Вот и в этом году Пауль Хагедорн заново подмазал стены и залатал крышу, продырявленную пулеметной очередью с самолета. На пригорке под сенью могучего каштана блистал чистотой и свежестью старый дом. Но Руди не оглянулся. Как от погони, убегал он вниз по каменистой дороге. Прочь, прочь, только прочь отсюда! И чем дальше он уходил, тем горше становилась его обида: никто не распахнул в доме кухонное окно, никто не выбежал в сени, никто не крикнул вслед: Руди, Руди, останься!.. Нет, мать не крикнула, и Хильда тоже нет, а уж кому бы и крикнуть, как не ей! Все было тихо позади, когда Руди надумал совершить второй в своей жизни побег, только на этот раз — от самого себя. А можно, пожалуй, сказать и так: на этот раз — от любви. Идея бегства, смутная, рожденная упрямством и отчаянием, возникшая в ту минуту, когда он уронил на пол пеструю кружку, обернулась серьезным намерением. Но пока его мысли еще опережали поступки: он собирался для начала зайти к Вюншманам и пообедать у них, хорошенько пообедать. Кэте говорила, что у них будет сегодня суп с клецками, и приглашала его. Потом он снимет с вешалки свою истертую кожаную куртку, в которой лежит бумажник с регистрационной карточкой и правами, скажет Кэте: «Дай-ка мне сумку, я пойду, стану за картошкой. Сегодня в кооперативе дают картошку. Тебе и думать нечего идти туда в твоем положении. Там люди душатся до полусмерти…» Но сам он тоже не станет в очередь. А пойдет на почту и нацарапает открытку домой. Печально-гордые, задиристо-молодые слова будут в той открытке: «…ухожу на чужбину… хочу попытать счастья под беспощадным солнцем чужбины… Прощайте, мать и отец, прощайте, брат и сестры, прощай, Хильда, прощай и прости…», а дневным поездом без четверти час он навсегда оставит этот город. И тогда последний из детей покинет дом. Кэте вышла замуж, а младших, Кристофа и Бербель, мать отправила работать в деревню, потому что дома нечего было есть. И если настанет день, когда о нем, о Руди, скажут: он ушел на чужбину и сложил там голову— на кого ляжет вина? Да нн на кого. Розы цветут, не спрашивая почему, цветут ирисы и душистый горошек. И каштан шелестит, потому что должен шелестеть. А я ухожу, потому что должен уйти. Так вот и ходит человек по земле. И если он не верит больше в чужое сострадание, ему остается только жалость к себе самому. Не та ли это боль, которую поминал отец Леи? Поезд отходит без четверти час. Уж лучше послушать, о чем говорят друг с другом рельсы и колеса, шины и шоссе. Они больше знают о смысле жизни…
Погрузившись в бездну отчаяния, Руди даже забыл про клецки, которыми собирался как следует набить живот. Не думал он и о том, куда несут его ноги. Резкое «стой» грянуло как гром с ясного неба и на время пресекло его стремительный побег от себя самого и, может быть, от любви.

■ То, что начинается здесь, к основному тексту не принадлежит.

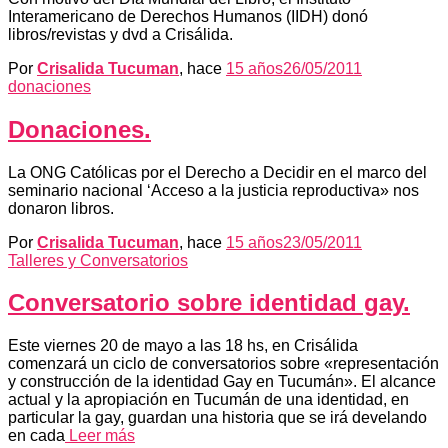
Interamericano de Derechos Humanos (IIDH) donó
libros/revistas y dvd a Crisálida.
Por
Crisalida Tucuman
, hace
15 años
26/05/2011
donaciones
Donaciones.
La ONG Católicas por el Derecho a Decidir en el marco del
seminario nacional ‘Acceso a la justicia reproductiva» nos
donaron libros.
Por
Crisalida Tucuman
, hace
15 años
23/05/2011
Talleres y Conversatorios
Conversatorio sobre identidad gay.
Este viernes 20 de mayo a las 18 hs, en Crisálida
comenzará un ciclo de conversatorios sobre «representación
y construcción de la identidad Gay en Tucumán». El alcance
actual y la apropiación en Tucumán de una identidad, en
particular la gay, guardan una historia que se irá develando
en cada
Leer más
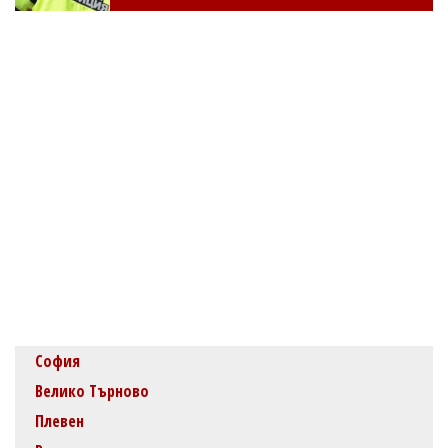
София
Велико Търново
Плевен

— Пропуск? — Советский патрульный не желал допускать никаких поблажек: — Пропуск или пошли со мной!
Как же это его, Руди-то, занесло сюда за пруды? Сюда без пропуска нельзя. Это написано крупными буквами по-немецки и по-русски на щитах, что стоят в начале каждой дороги. Потому что отсюда — по какой дороге ни иди — неизбежно выйдешь на улицу, которая раньше называлась улицей Тайного советника Деппе, а теперь вообще никак не называется; немецкому населению приказали ее очистить и затем отвели под расположение советских войск. Как Руди ни пытался доказать, что он заблудился, патрульный все равно его задержал.